**Task prompt**
Write out each line of the material exactly as given, and drop the images.

**** Exercise materials ****

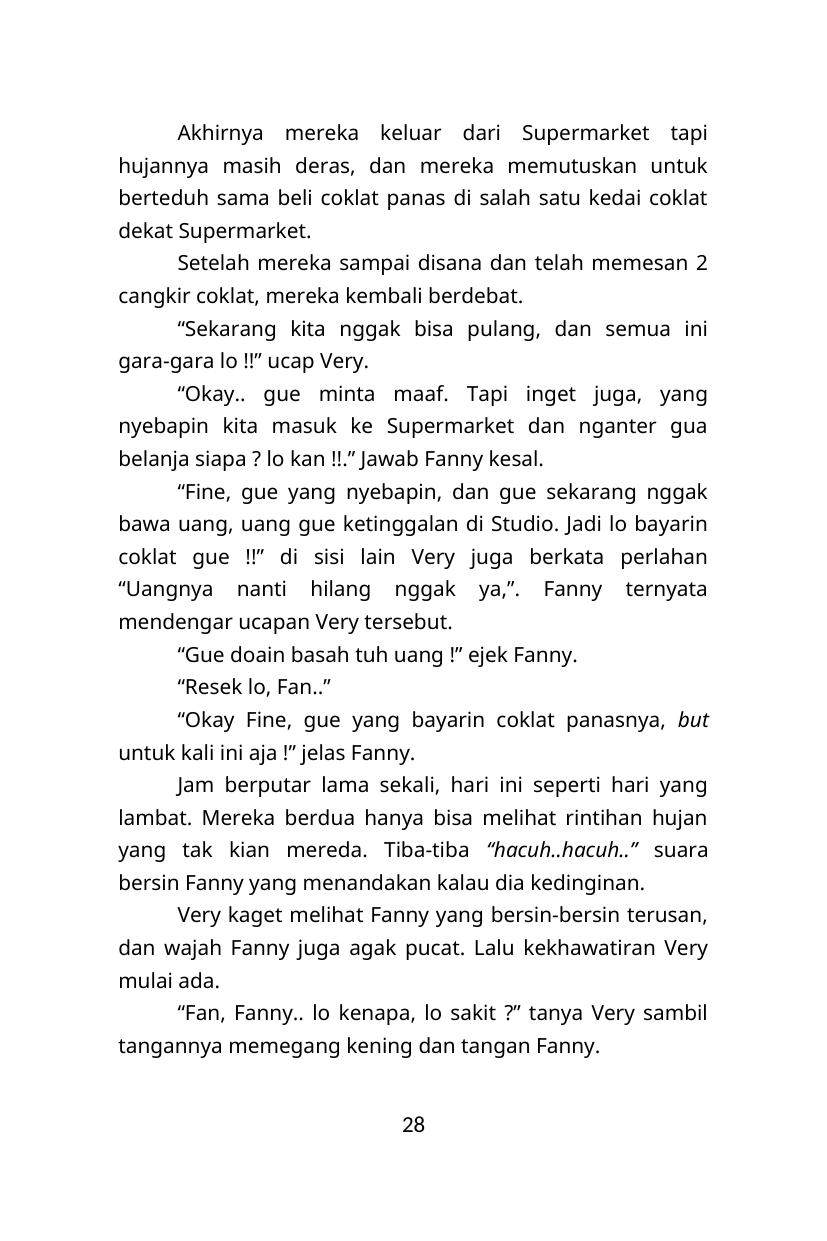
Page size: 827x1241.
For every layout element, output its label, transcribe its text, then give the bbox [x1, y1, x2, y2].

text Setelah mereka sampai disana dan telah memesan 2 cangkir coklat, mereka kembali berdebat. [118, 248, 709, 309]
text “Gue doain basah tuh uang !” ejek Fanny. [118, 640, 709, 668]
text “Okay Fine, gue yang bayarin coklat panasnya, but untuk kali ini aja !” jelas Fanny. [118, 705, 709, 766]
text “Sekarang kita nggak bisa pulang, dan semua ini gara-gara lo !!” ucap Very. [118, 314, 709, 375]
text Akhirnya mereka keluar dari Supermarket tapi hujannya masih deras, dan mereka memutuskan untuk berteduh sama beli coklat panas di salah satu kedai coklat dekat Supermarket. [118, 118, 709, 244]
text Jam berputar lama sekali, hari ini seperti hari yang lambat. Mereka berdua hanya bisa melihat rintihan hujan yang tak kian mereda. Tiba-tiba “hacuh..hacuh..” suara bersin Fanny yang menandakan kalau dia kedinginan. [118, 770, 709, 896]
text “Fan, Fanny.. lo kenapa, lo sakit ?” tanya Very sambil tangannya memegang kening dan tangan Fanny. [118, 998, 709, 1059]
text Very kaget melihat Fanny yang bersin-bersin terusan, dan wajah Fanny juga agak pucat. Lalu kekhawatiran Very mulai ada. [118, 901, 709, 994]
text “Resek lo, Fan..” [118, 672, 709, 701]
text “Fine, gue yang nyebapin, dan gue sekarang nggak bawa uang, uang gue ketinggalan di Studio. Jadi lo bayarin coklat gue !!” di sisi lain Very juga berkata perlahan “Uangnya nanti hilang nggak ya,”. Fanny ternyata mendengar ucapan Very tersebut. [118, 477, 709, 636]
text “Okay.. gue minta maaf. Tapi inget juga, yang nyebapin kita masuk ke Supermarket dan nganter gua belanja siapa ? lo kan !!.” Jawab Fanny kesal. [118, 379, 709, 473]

****

**Response area**
Page size: 827x1241.
For every layout element, output its label, transcribe its text, then give the bbox [x1, y1, x2, y2].

text Setelah mereka sampai disana dan telah memesan 2 cangkir coklat, mereka kembali berdebat. [118, 248, 709, 309]
text “Gue doain basah tuh uang !” ejek Fanny. [118, 640, 709, 668]
text “Okay Fine, gue yang bayarin coklat panasnya, but untuk kali ini aja !” jelas Fanny. [118, 705, 709, 766]
text “Sekarang kita nggak bisa pulang, dan semua ini gara-gara lo !!” ucap Very. [118, 314, 709, 375]
text Akhirnya mereka keluar dari Supermarket tapi hujannya masih deras, dan mereka memutuskan untuk berteduh sama beli coklat panas di salah satu kedai coklat dekat Supermarket. [118, 118, 709, 244]
text Jam berputar lama sekali, hari ini seperti hari yang lambat. Mereka berdua hanya bisa melihat rintihan hujan yang tak kian mereda. Tiba-tiba “hacuh..hacuh..” suara bersin Fanny yang menandakan kalau dia kedinginan. [118, 770, 709, 896]
text “Fan, Fanny.. lo kenapa, lo sakit ?” tanya Very sambil tangannya memegang kening dan tangan Fanny. [118, 998, 709, 1059]
text Very kaget melihat Fanny yang bersin-bersin terusan, dan wajah Fanny juga agak pucat. Lalu kekhawatiran Very mulai ada. [118, 901, 709, 994]
text “Resek lo, Fan..” [118, 672, 709, 701]
text “Fine, gue yang nyebapin, dan gue sekarang nggak bawa uang, uang gue ketinggalan di Studio. Jadi lo bayarin coklat gue !!” di sisi lain Very juga berkata perlahan “Uangnya nanti hilang nggak ya,”. Fanny ternyata mendengar ucapan Very tersebut. [118, 477, 709, 636]
text “Okay.. gue minta maaf. Tapi inget juga, yang nyebapin kita masuk ke Supermarket dan nganter gua belanja siapa ? lo kan !!.” Jawab Fanny kesal. [118, 379, 709, 473]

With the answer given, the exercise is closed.